▶ Assignment
All lines below are to be output exactly as they stand.

(Items from a dataset)
--- START ---

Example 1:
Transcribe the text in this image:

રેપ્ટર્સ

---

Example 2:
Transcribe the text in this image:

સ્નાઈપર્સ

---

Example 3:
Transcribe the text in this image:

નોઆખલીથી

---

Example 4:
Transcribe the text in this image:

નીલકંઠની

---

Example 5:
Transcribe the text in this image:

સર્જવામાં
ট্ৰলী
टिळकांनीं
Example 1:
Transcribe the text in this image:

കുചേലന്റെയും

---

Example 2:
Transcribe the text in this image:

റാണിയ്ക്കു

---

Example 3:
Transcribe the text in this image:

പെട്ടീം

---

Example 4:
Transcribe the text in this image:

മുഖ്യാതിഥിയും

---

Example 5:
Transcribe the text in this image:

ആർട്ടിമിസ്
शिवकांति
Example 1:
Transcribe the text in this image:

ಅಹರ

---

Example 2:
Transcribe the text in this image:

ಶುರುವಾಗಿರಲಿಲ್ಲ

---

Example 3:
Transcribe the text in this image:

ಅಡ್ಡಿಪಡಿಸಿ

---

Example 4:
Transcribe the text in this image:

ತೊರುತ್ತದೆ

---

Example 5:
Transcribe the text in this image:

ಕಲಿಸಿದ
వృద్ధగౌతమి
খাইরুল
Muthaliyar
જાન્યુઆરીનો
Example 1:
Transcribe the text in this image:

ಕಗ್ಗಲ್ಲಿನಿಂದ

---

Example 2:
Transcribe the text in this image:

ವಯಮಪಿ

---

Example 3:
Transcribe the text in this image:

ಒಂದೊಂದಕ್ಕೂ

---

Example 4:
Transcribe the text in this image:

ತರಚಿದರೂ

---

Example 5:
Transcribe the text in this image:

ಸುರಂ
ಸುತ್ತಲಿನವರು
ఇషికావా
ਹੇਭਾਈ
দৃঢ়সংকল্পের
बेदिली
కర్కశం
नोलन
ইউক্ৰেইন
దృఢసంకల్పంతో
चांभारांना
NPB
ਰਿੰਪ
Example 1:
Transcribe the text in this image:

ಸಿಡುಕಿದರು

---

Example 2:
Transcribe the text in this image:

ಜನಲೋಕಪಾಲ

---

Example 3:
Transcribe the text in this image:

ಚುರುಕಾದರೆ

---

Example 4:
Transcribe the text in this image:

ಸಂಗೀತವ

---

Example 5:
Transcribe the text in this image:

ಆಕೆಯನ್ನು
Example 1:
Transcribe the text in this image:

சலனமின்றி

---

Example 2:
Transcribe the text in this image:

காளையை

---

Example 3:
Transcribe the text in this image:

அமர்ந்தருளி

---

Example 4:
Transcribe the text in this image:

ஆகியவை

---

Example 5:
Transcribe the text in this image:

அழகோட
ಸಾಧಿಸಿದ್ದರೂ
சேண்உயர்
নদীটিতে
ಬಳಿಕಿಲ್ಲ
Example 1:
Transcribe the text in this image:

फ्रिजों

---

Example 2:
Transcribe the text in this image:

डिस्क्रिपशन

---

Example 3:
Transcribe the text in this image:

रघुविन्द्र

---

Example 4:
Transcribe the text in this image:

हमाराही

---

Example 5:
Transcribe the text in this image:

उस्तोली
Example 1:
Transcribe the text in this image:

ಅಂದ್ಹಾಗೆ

--- END ---

▶ Solution for this task
Example 1:
Transcribe the text in this image:

રેપ્ટર્સ

---

Example 2:
Transcribe the text in this image:

સ્નાઈપર્સ

---

Example 3:
Transcribe the text in this image:

નોઆખલીથી

---

Example 4:
Transcribe the text in this image:

નીલકંઠની

---

Example 5:
Transcribe the text in this image:

સર્જવામાં
ট্ৰলী
टिळकांनीं
Example 1:
Transcribe the text in this image:

കുചേലന്റെയും

---

Example 2:
Transcribe the text in this image:

റാണിയ്ക്കു

---

Example 3:
Transcribe the text in this image:

പെട്ടീം

---

Example 4:
Transcribe the text in this image:

മുഖ്യാതിഥിയും

---

Example 5:
Transcribe the text in this image:

ആർട്ടിമിസ്
शिवकांति
Example 1:
Transcribe the text in this image:

ಅಹರ

---

Example 2:
Transcribe the text in this image:

ಶುರುವಾಗಿರಲಿಲ್ಲ

---

Example 3:
Transcribe the text in this image:

ಅಡ್ಡಿಪಡಿಸಿ

---

Example 4:
Transcribe the text in this image:

ತೊರುತ್ತದೆ

---

Example 5:
Transcribe the text in this image:

ಕಲಿಸಿದ
వృద్ధగౌతమి
খাইরুল
Muthaliyar
જાન્યુઆરીનો
Example 1:
Transcribe the text in this image:

ಕಗ್ಗಲ್ಲಿನಿಂದ

---

Example 2:
Transcribe the text in this image:

ವಯಮಪಿ

---

Example 3:
Transcribe the text in this image:

ಒಂದೊಂದಕ್ಕೂ

---

Example 4:
Transcribe the text in this image:

ತರಚಿದರೂ

---

Example 5:
Transcribe the text in this image:

ಸುರಂ
ಸುತ್ತಲಿನವರು
ఇషికావా
ਹੇਭਾਈ
দৃঢ়সংকল্পের
बेदिली
కర్కశం
नोलन
ইউক্ৰেইন
దృఢసంకల్పంతో
चांभारांना
NPB
ਰਿੰਪ
Example 1:
Transcribe the text in this image:

ಸಿಡುಕಿದರು

---

Example 2:
Transcribe the text in this image:

ಜನಲೋಕಪಾಲ

---

Example 3:
Transcribe the text in this image:

ಚುರುಕಾದರೆ

---

Example 4:
Transcribe the text in this image:

ಸಂಗೀತವ

---

Example 5:
Transcribe the text in this image:

ಆಕೆಯನ್ನು
Example 1:
Transcribe the text in this image:

சலனமின்றி

---

Example 2:
Transcribe the text in this image:

காளையை

---

Example 3:
Transcribe the text in this image:

அமர்ந்தருளி

---

Example 4:
Transcribe the text in this image:

ஆகியவை

---

Example 5:
Transcribe the text in this image:

அழகோட
ಸಾಧಿಸಿದ್ದರೂ
சேண்உயர்
নদীটিতে
ಬಳಿಕಿಲ್ಲ
Example 1:
Transcribe the text in this image:

फ्रिजों

---

Example 2:
Transcribe the text in this image:

डिस्क्रिपशन

---

Example 3:
Transcribe the text in this image:

रघुविन्द्र

---

Example 4:
Transcribe the text in this image:

हमाराही

---

Example 5:
Transcribe the text in this image:

उस्तोली
Example 1:
Transcribe the text in this image:

ಅಂದ್ಹಾಗೆ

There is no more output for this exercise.